■ **Page text**:
◆ ◆ ◆ ◆ ◆ ◆ ◆
Shakespeare is believed to have written two plays a year while he was a shareholder. On June 29, 1613, the Globe Theatre was destroyed by fire while the history of Henry VIII. was being enacted. Burbage, Hemings, Condell, and the Fool were so long in leaving the theatre that the spectators feared for their safety. It is not known whether this fire would prove a loss to him. In June of that year a malicious piece of gossip was circulating in Stratford against the good name of Shakespeare's daughter, Susanna Hall. The rumour was traced to a man called Lane, who was summoned to appear before the Ecclesiastical Court at Worcester on July 15, 1613. He did not venture to appear, and he was duly excommunicated for perjury.
It was the custom for the Corporation then to make complimentary offerings of wine to those whom they wished to honour, and thus they honoured an itinerant preacher, quartered at New Place, in the spring of 1614, with a quart of sack and another of claret, and this has been supposed to prove that the poet had turned Puritan. John Combe, one of the chief men of the neighbourhood, died in July, 1614, leaving Shakespeare L5. Shakespeare would probably never receive it. The will, dated January 28, 1612-13, was not proved till November, 1616. It is clear, however, that these men were friendly at that time, and that the mock elegy, attributed to Shakespeare, could not then have been written, or, if written, was only laughed at. The Globe Theatre was rebuilt at great cost that year. Chamberlain, writing to a lady in Venice, said: "I hear much speech of this new playhouse, which is sayde to be the fayrest that ever was in England" (June 30, 1614).
In the same year, William Combe, the new Squire of Welcombe, attempted enclosure of some of the common fields, a design resisted by the Corporation. This scheme materially affected Shakespeare through his tithes, and much discussion has been waged over the true meaning of the entries of his cousin, Thomas Green, the Town Clerk of Stratford-on-Avon, and his attorney. Unfortunately, these are badly written, and the composition is dubious; but to my mind it seems clear that Green meant to say that Mr. Shakespeare could not bear the enclosing of Welcombe.[169]
In the opening of 1615-16 Shakespeare found himself "in perfect healthe and memorie—God be praised"; and yet, for some reason, he wished to make a new will, "revoking all other wills," and his solicitor, Francis Collins of Warwick, drew up a draft. Halliwell-Phillipps thinks this was done in January, and that it was intended to have been signed on the 25th of that month. I own that the date, erased to be replaced by "March," looks to me more like "February." An important difference it would be, because in January he might not have known that his daughter, Judith Shakespeare, aged 32, had made up her mind to marry Thomas Quiney, aged 28. By February 25 she had already done it. On February 10, 1616, Thomas Quiney was married, at Stratford-on-Avon, to Judith Shakespeare without a license, an irregularity for which both the parties were summoned to appear[170] before the Ecclesiastical Courts some weeks afterwards, and threatened with excommunication, but probably the fact of Shakespeare's illness and death would act as an excuse in high quarters.
◆ ◆ ◆ ◆ ◆ ◆ ◆
■ **Provided information**:
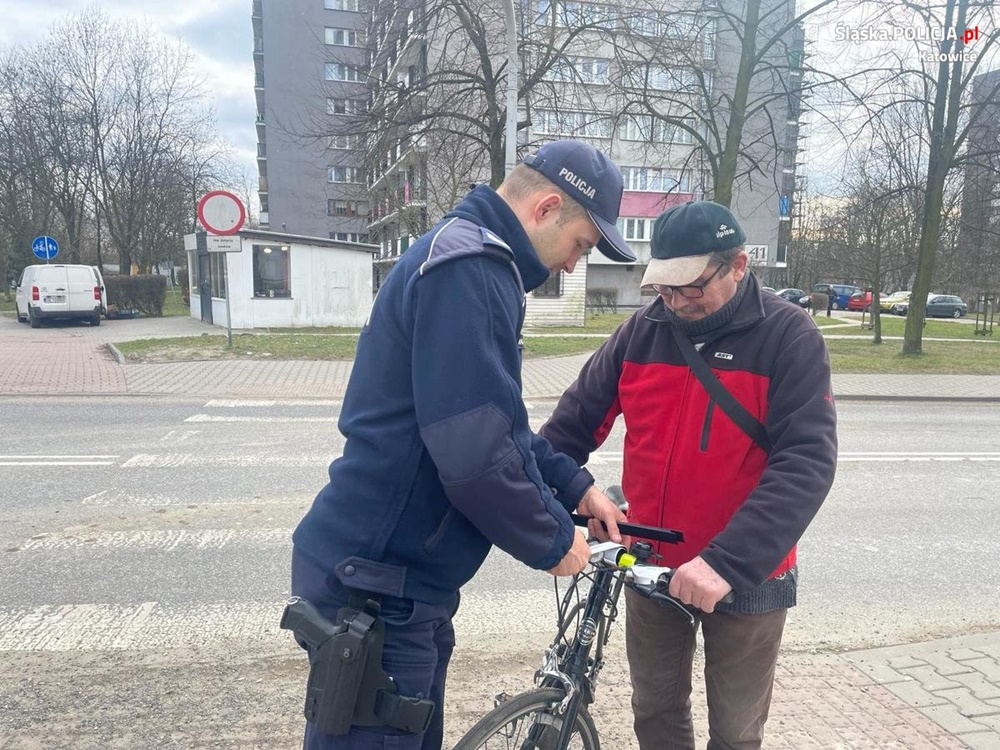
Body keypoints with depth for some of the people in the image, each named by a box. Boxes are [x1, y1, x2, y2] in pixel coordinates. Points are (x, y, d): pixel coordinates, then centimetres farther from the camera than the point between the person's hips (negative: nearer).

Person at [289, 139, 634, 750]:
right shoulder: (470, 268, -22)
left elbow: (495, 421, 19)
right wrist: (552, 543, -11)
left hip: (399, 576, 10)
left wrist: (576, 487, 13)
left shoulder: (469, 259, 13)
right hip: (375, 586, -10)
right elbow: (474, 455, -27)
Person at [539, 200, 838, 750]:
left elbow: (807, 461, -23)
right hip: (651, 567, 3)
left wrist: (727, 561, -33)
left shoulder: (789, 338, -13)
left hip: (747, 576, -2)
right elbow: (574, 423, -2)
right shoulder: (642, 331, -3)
◆ ◆ ◆ ◆ ◆ ◆ ◆
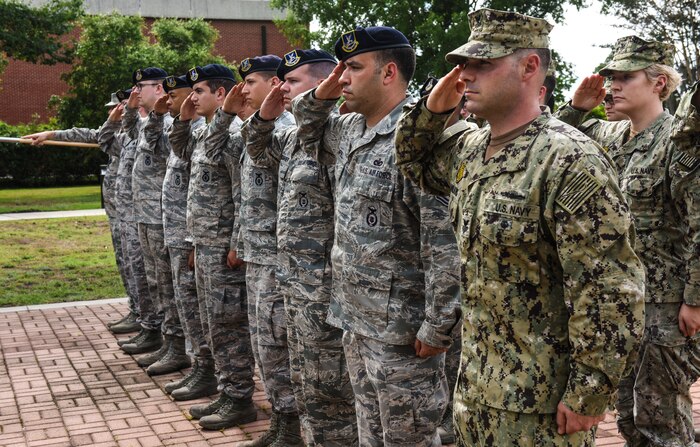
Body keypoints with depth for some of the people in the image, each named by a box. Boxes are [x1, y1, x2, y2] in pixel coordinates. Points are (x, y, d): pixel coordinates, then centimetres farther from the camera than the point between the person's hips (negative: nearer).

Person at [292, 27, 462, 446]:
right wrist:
◆ ◆ ◆ ◆ ◆ ◆ ◆
■ **Your tasks**:
1. Answer these questions using the text on Shakespeare's later years:
(a) On what date was the Globe Theatre destroyed by fire?
(b) What sum did John Combe leave Shakespeare?
(c) Who drew up the draft of Shakespeare's new will?
2. Decide whether each statement agrees with the text on Shakespeare's later years, and back each yes or no with the deciding words of the text, quoted exactly:
(a) Lane appeared before the Ecclesiastical Court at Worcester.
(b) Judith Shakespeare was older than Thomas Quiney when she decided to marry him.
(c) The Corporation resisted William Combe's attempt at enclosure.
3. Carry on the text on Shakespeare's later years, starting from its last sentence.

■ **Answers in order**:
1.
(a) June 29, 1613
(b) L5
(c) Francis Collins of Warwick, his solicitor

2.
(a) No: "He did not venture to appear, and he was duly excommunicated for perjury."
(b) Yes: "Judith Shakespeare, aged 32, had made up her mind to marry Thomas Quiney, aged 28."
(c) Yes: "a design resisted by the Corporation."

3.
Though it seems to me that the will must have been drawn up before Judith's marriage, the possibility of such a change of state is clearly considered. There is no sign of indignation at the later date of the signing of the will, and L300 was a large portion; and there are no alterations in his bequests to her, except a curious one. The first bequest was originally intended to have been in favour of "my sonne and daughter Judith," but the "sonne" was erased. Of course, this possibly arose from the scrivener intending to start with the Halls. But the less important bequests came first. One hundred and fifty pounds was to be paid to Judith within a year, in two instalments, the L100 in discharge of her marriage portion, and the L50 on her surrendering her share in the copyhold tenement in Stratford-on-Avon (once Getley's) to her sister, Susanna Hall. Another L150[171] was to be paid Judith, or any of her heirs alive at the date of three years after the testator's death. If she had died without issue at that date, L100 thereof was to go to Elizabeth Hall, and L50 to his sister Joan and her children. If Judith were alive, the stock was to be invested by the executors, and only the interest paid her as long as she was married, unless her husband had "assured her in lands answerable to her portion."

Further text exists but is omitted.